A purchase APR is the annual percentage rate that applies to ordinary purchase balances on a revolving account.
Purchase APR means the annual percentage rate that applies to ordinary purchase balances on a revolving account. In plain language, it is the cost rate that usually matters when the borrower buys goods or services with the card and then carries that debt.
Purchase APR matters because standard spending often makes up most of a card balance. If the borrower does not preserve Grace Period treatment or does not repay the statement balance in full, the purchase APR becomes one of the main drivers of cost.
It also matters because borrowers sometimes assume one APR covers every type of card activity in the same way. In practice, purchase balances, balance transfers, and cash advances can each have different pricing.

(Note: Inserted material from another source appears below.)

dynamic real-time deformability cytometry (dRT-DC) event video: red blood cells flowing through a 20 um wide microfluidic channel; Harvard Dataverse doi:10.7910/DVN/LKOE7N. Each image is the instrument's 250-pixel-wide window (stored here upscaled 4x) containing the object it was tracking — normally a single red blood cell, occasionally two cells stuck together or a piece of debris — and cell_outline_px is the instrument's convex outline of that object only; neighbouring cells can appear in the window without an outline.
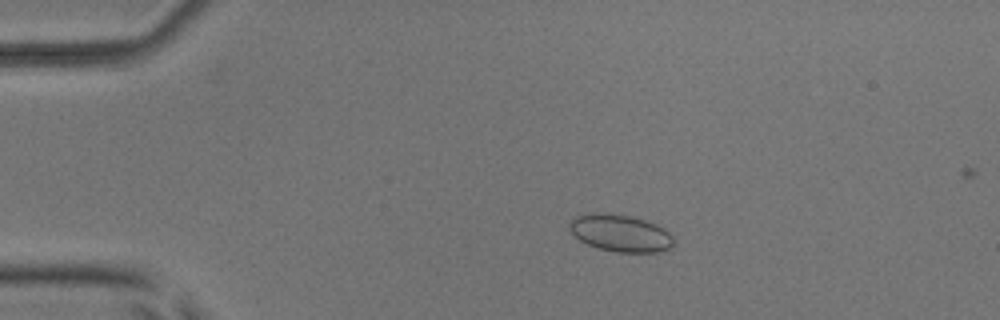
{"species": "common noctule bat (a hibernating species)", "species_latin": "Nyctalus noctula", "temperature_condition": "room temperature", "stored_images_in_passage": 5, "camera_frame_rate_fps": 3000, "um_per_image_px": 0.085, "animal": {"sex": "male", "body_mass_g": 17.9, "forearm_length_mm": 54.2}, "frame": {"image": 1, "passage_image": 3, "time_ms": 2.333, "image_size_px": [1000, 320], "cell_outline_px": [[672, 244], [668, 248], [656, 252], [616, 252], [596, 248], [580, 240], [568, 228], [568, 224], [576, 216], [592, 212], [604, 212], [628, 216], [644, 220], [656, 224], [664, 228], [672, 236]], "centroid_in_image_um": [52.69, 19.8], "position_along_channel_um": 32.3, "area_um2": 22.37}}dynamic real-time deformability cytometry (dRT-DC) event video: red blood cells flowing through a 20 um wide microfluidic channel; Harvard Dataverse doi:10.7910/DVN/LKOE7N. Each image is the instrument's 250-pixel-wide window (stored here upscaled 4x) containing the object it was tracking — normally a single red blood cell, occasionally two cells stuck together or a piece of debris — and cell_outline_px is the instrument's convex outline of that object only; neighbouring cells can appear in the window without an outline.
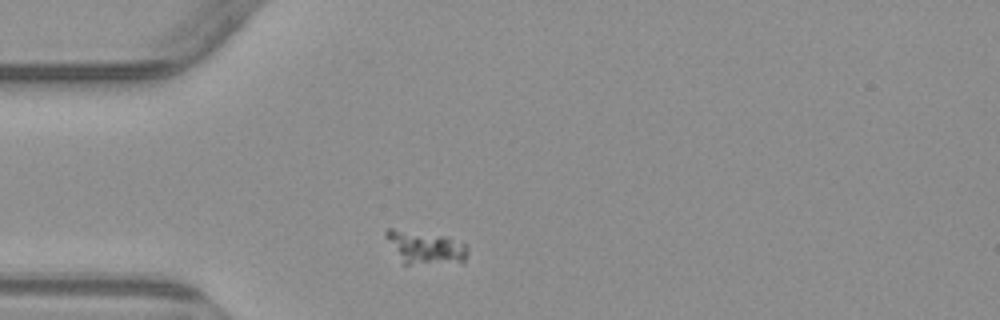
{"species": "common noctule bat (a hibernating species)", "species_latin": "Nyctalus noctula", "temperature_condition": "warm", "stored_images_in_passage": 3, "camera_frame_rate_fps": 3000, "um_per_image_px": 0.085, "animal": {"sex": "male", "body_mass_g": 23.1, "forearm_length_mm": 52.7}, "frame": {"image": 1, "passage_image": 1, "time_ms": 0.0, "image_size_px": [1000, 320], "cell_outline_px": [[468, 252], [464, 260], [460, 264], [404, 264], [384, 236], [384, 232], [388, 228], [392, 228], [444, 236], [464, 244], [468, 248]], "centroid_in_image_um": [36.16, 21.06], "position_along_channel_um": 48.8, "area_um2": 15.72}}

Borrowers encounter purchase APR in Credit Card agreements, pricing tables, and statement disclosures. It is closely tied to Annual Percentage Rate (APR), Grace Period, and the distinction between standard purchases and special transactions such as Balance Transfer or Cash Advance.
It also becomes important when an Intro APR ends and the account returns to its ongoing purchase pricing.
A borrower uses a card for everyday spending and then carries part of the balance into the next cycle. The purchase APR is the rate that helps determine how costly those ordinary unpaid purchases become.
Purchase APR is not the same as Balance Transfer APR. One applies to ordinary purchase balances, while the other applies to transferred debt under the account terms.
It is also different from Cash Advance APR, which often governs a separate and more expensive type of card use.